Dr George Loukatos illuminates influenza vaccination rates and prevalence of influenza cases for the current flu season compared to previous years as well as the current status of COVID-19 in the US.
George Loukatos, MD: The 2021-2022 flu season has been slow thus far. We’re starting to see a slight uptick in flu cases, which is late in the season. Typically, flu season will start somewhere around January or February. We’re in mid-March and now starting to see a slight uptick in cases, but nothing like a normal flu season. It’s pretty similar to last year. Last year, we had a light flu season, and we thought that with the lifting of a lot of the social distancing and mask mandates and such that we might have a more severe flu season this season, but thus far, it’s been minimal to minor. We were a bit worried about that because our vaccination rates have been low this year. They were very low last year. This year our vaccination rates have been lower than if you would compare them to the 2018-2019 season. Despite that lower vaccination rate, which I believe is a national trend, we have had a handful of cases a week of flu.
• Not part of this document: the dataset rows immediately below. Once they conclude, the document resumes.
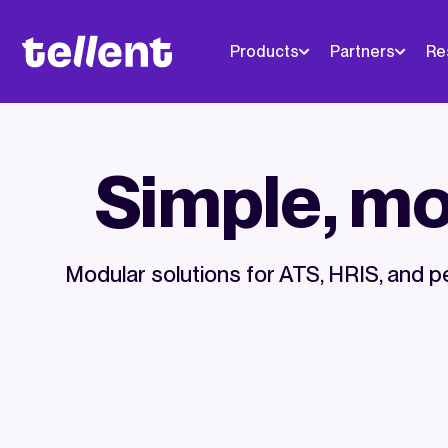
Products
Partners
Re
Simple, mod
Modular solutions for ATS, HRIS, an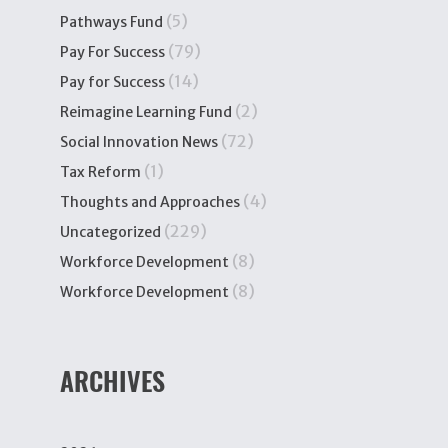
(5)
Pathways Fund
(79)
Pay For Success
(14)
Pay for Success
(2)
Reimagine Learning Fund
(72)
Social Innovation News
(1)
Tax Reform
(4)
Thoughts and Approaches
(229)
Uncategorized
(8)
Workforce Development
(8)
Workforce Development
ARCHIVES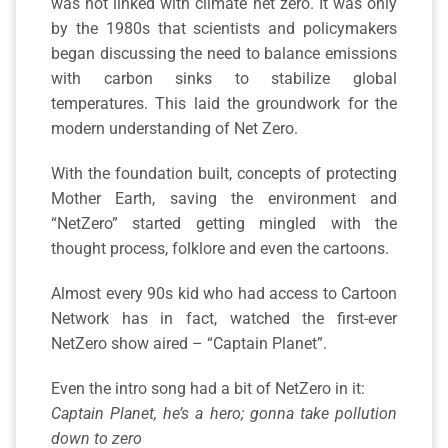
was not linked with climate net zero. It was only
by the 1980s that scientists and policymakers
began discussing the need to balance emissions
with carbon sinks to stabilize global
temperatures. This laid the groundwork for the
modern understanding of Net Zero.
With the foundation built, concepts of protecting
Mother Earth, saving the environment and
“NetZero” started getting mingled with the
thought process, folklore and even the cartoons.
Almost every 90s kid who had access to Cartoon
Network has in fact, watched the first-ever
NetZero show aired – “Captain Planet”.
Even the intro song had a bit of NetZero in it:
Captain Planet, he’s a hero; gonna take pollution
down to zero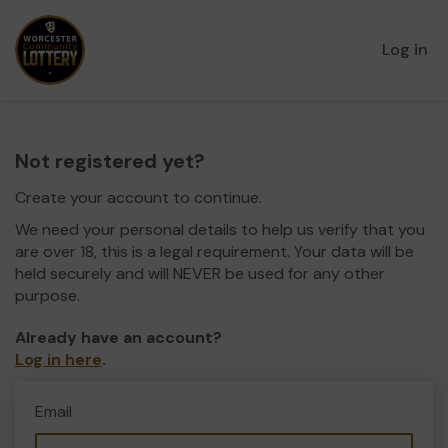
Log in
Not registered yet?
Create your account to continue.
We need your personal details to help us verify that you
are over 18, this is a legal requirement. Your data will be
held securely and will NEVER be used for any other
purpose.
Already have an account?
Log in here
.
Email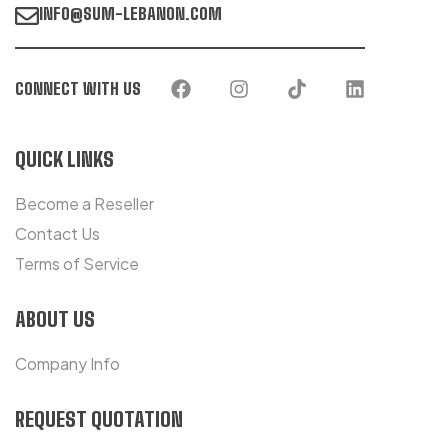
INFO@SUM-LEBANON.COM
CONNECT WITH US
QUICK LINKS
Become a Reseller
Contact Us
Terms of Service
ABOUT US
Company Info
REQUEST QUOTATION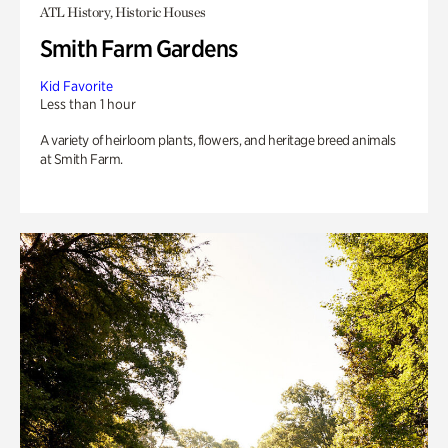
ATL History, Historic Houses
Smith Farm Gardens
Kid Favorite
Less than 1 hour
A variety of heirloom plants, flowers, and heritage breed animals
at Smith Farm.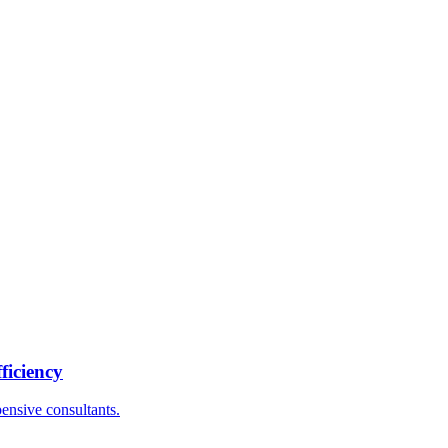
ficiency
ensive consultants.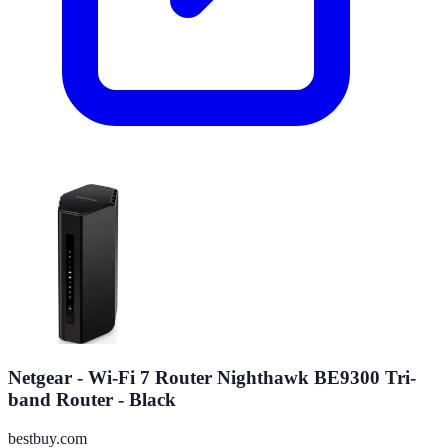
Netgear - Wi-Fi 7 Router Nighthawk BE9300 Tri-
band Router - Black
bestbuy.com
Right now we seem to be in a valley as far as the peaks and valleys of COVID-19 spikes have gone. We here on the Gulf Coast are having low numbers, which if you contrast that to even a month and a half ago, we were still maintaining fairly high percentages. Two months ago we were running, on tests that we run on a daily basis, about a 50% positive rate, and just as quickly as the Omicron variant spike started, it seems to have disappeared. That trend has happened nationally. It seems the spikes are happening around the country, they’re lasting a couple of months and then coming down, and as a nation, the cases are coming down. We’re seeing some of the lifting of the mandates, so it seems like things have relaxed. I don’t know of any major strains of interest right now that we’re concerned about, although there has been some literature suggesting there may be another spike in cases coming. We’re taking it one day at a time at this point because we’ve learned over the last 2 years that this thing has been impossible to predict, when it’s going to hit, during what season and how severe it’s going to be.